Document images with source code:
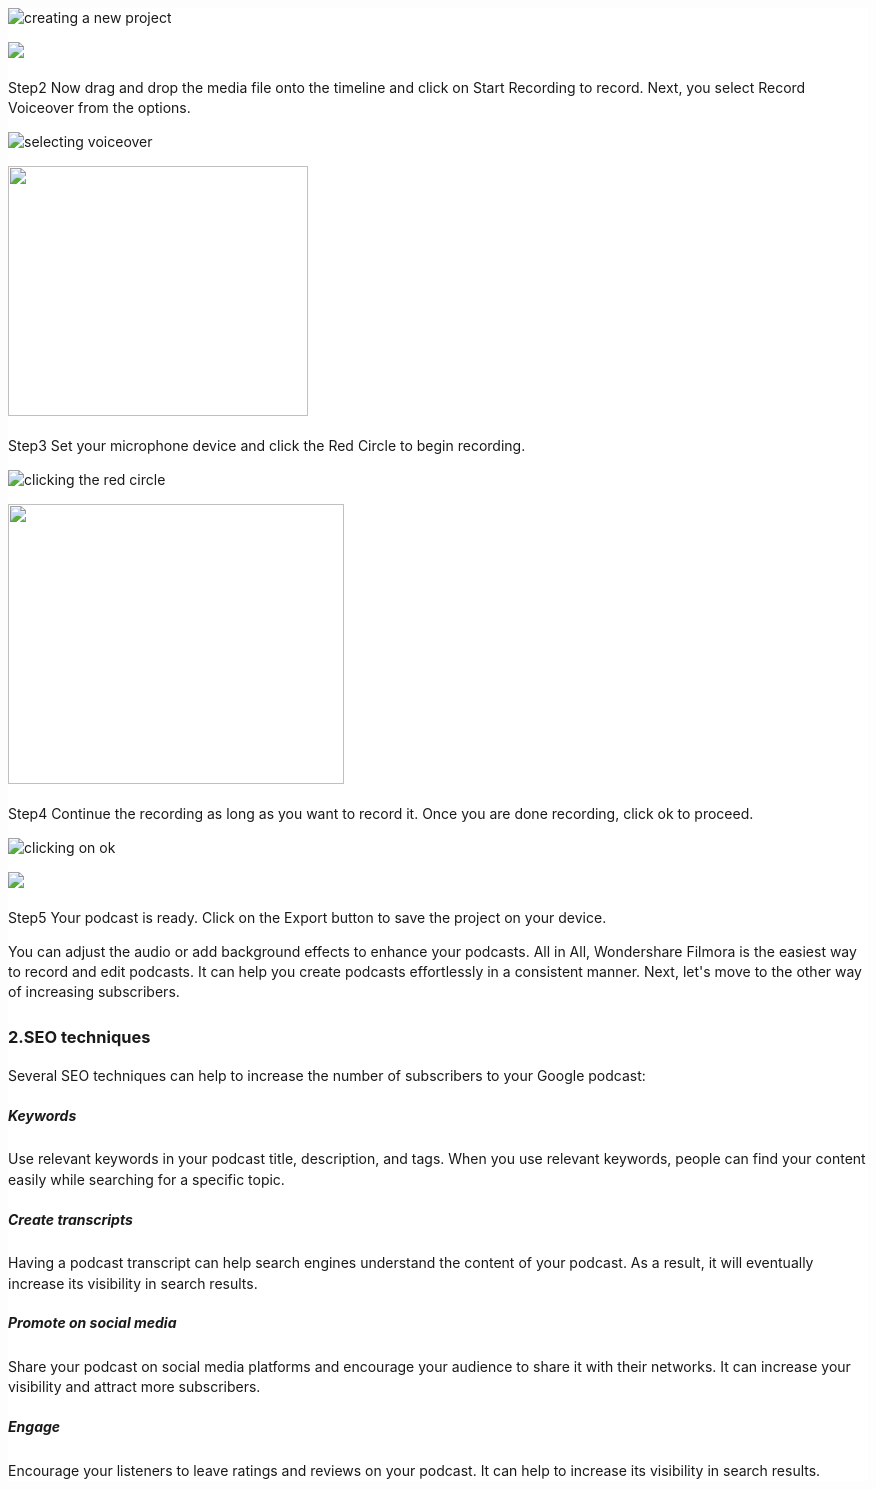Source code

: ![creating a new project](https://images.wondershare.com/filmora/article-images/2023/04/ultimate-guide-on-google-podcast-upload-in-2023-5.jpg)


<a href="https://store.iobit.com/order/checkout.php?PRODS=1468905&QTY=1&AFFILIATE=108875&CART=1"><img src="https://secure.avangate.com/images/merchant/184260348236f9554fe9375772ff966e/ascscan_728x90.png" border="0"></a>

Step2 Now drag and drop the media file onto the timeline and click on Start Recording to record. Next, you select Record Voiceover from the options.

![selecting voiceover](https://images.wondershare.com/filmora/article-images/2023/04/ultimate-guide-on-google-podcast-upload-in-2023-6.jpg)


<a href="https://dhgate.sjv.io/c/5597632/1678785/12108" target="_top" id="1678785"><img src="//a.impactradius-go.com/display-ad/12108-1678785" border="0" alt="" width="300" height="250"/></a>

Step3 Set your microphone device and click the Red Circle to begin recording.

![clicking the red circle](https://images.wondershare.com/filmora/article-images/2023/04/ultimate-guide-on-google-podcast-upload-in-2023-7.jpg)


<a href="https://aligracehair.sjv.io/c/5597632/2087264/19272" target="_top" id="2087264"><img src="//a.impactradius-go.com/display-ad/19272-2087264" border="0" alt="" width="336" height="280"/></a><img height="0" width="0" src="https://imp.pxf.io/i/5597632/2087264/19272" style="position:absolute;visibility:hidden;" border="0" />

Step4 Continue the recording as long as you want to record it. Once you are done recording, click ok to proceed.

![clicking on ok](https://images.wondershare.com/filmora/article-images/2023/04/ultimate-guide-on-google-podcast-upload-in-2023-8.jpg)


<a href="https://secure.2checkout.com/order/checkout.php?PRODS=4615471&QTY=1&AFFILIATE=108875&CART=1"><img src="https://images.wondershare.com/affiliate-image/affiliate_banners_en/max_782x90.png" border="0"></a>

Step5 Your podcast is ready. Click on the Export button to save the project on your device.

You can adjust the audio or add background effects to enhance your podcasts. All in All, Wondershare Filmora is the easiest way to record and edit podcasts. It can help you create podcasts effortlessly in a consistent manner. Next, let's move to the other way of increasing subscribers.

### 2.SEO techniques

Several SEO techniques can help to increase the number of subscribers to your Google podcast:

##### Keywords

Use relevant keywords in your podcast title, description, and tags. When you use relevant keywords, people can find your content easily while searching for a specific topic.

##### Create transcripts

Having a podcast transcript can help search engines understand the content of your podcast. As a result, it will eventually increase its visibility in search results.

##### Promote on social media

Share your podcast on social media platforms and encourage your audience to share it with their networks. It can increase your visibility and attract more subscribers.

##### Engage

Encourage your listeners to leave ratings and reviews on your podcast. It can help to increase its visibility in search results.
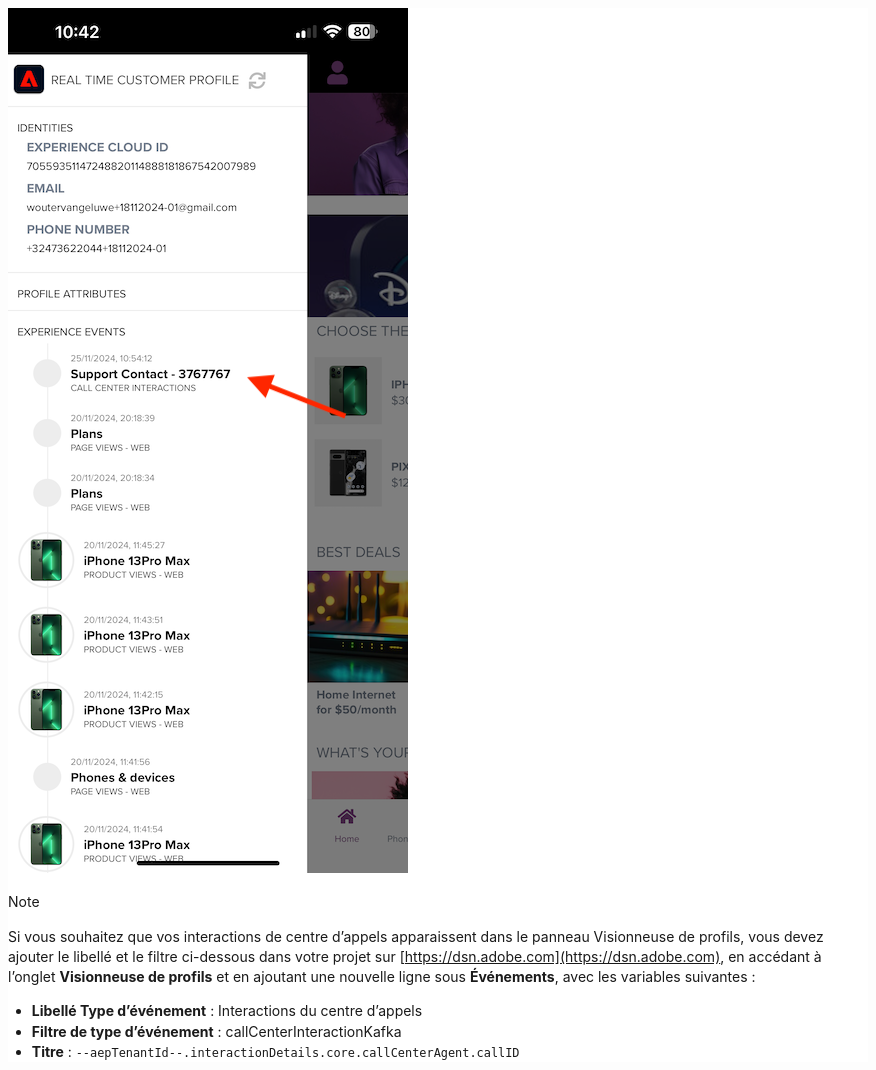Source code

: ![&#x200B; Kafka &#x200B;](./images/kc24.png)

>[!NOTE]
>
>Si vous souhaitez que vos interactions de centre d’appels apparaissent dans le panneau Visionneuse de profils, vous devez ajouter le libellé et le filtre ci-dessous dans votre projet sur [https://dsn.adobe.com](https://dsn.adobe.com), en accédant à l’onglet **Visionneuse de profils** et en ajoutant une nouvelle ligne sous **Événements**, avec les variables suivantes :
>- **Libellé Type d’événement** : Interactions du centre d’appels
>- **Filtre de type d’événement** : callCenterInteractionKafka
>- **Titre** : `--aepTenantId--.interactionDetails.core.callCenterAgent.callID`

- **About this exercise**
Find each line in the records holding the string "centre" and show it.

- **Task output**
>Si vous souhaitez que vos interactions de centre d’appels apparaissent dans le panneau Visionneuse de profils, vous devez ajouter le libellé et le filtre ci-dessous dans votre projet sur [https://dsn.adobe.com](https://dsn.adobe.com), en accédant à l’onglet **Visionneuse de profils** et en ajoutant une nouvelle ligne sous **Événements**, avec les variables suivantes :
>- **Libellé Type d’événement** : Interactions du centre d’appels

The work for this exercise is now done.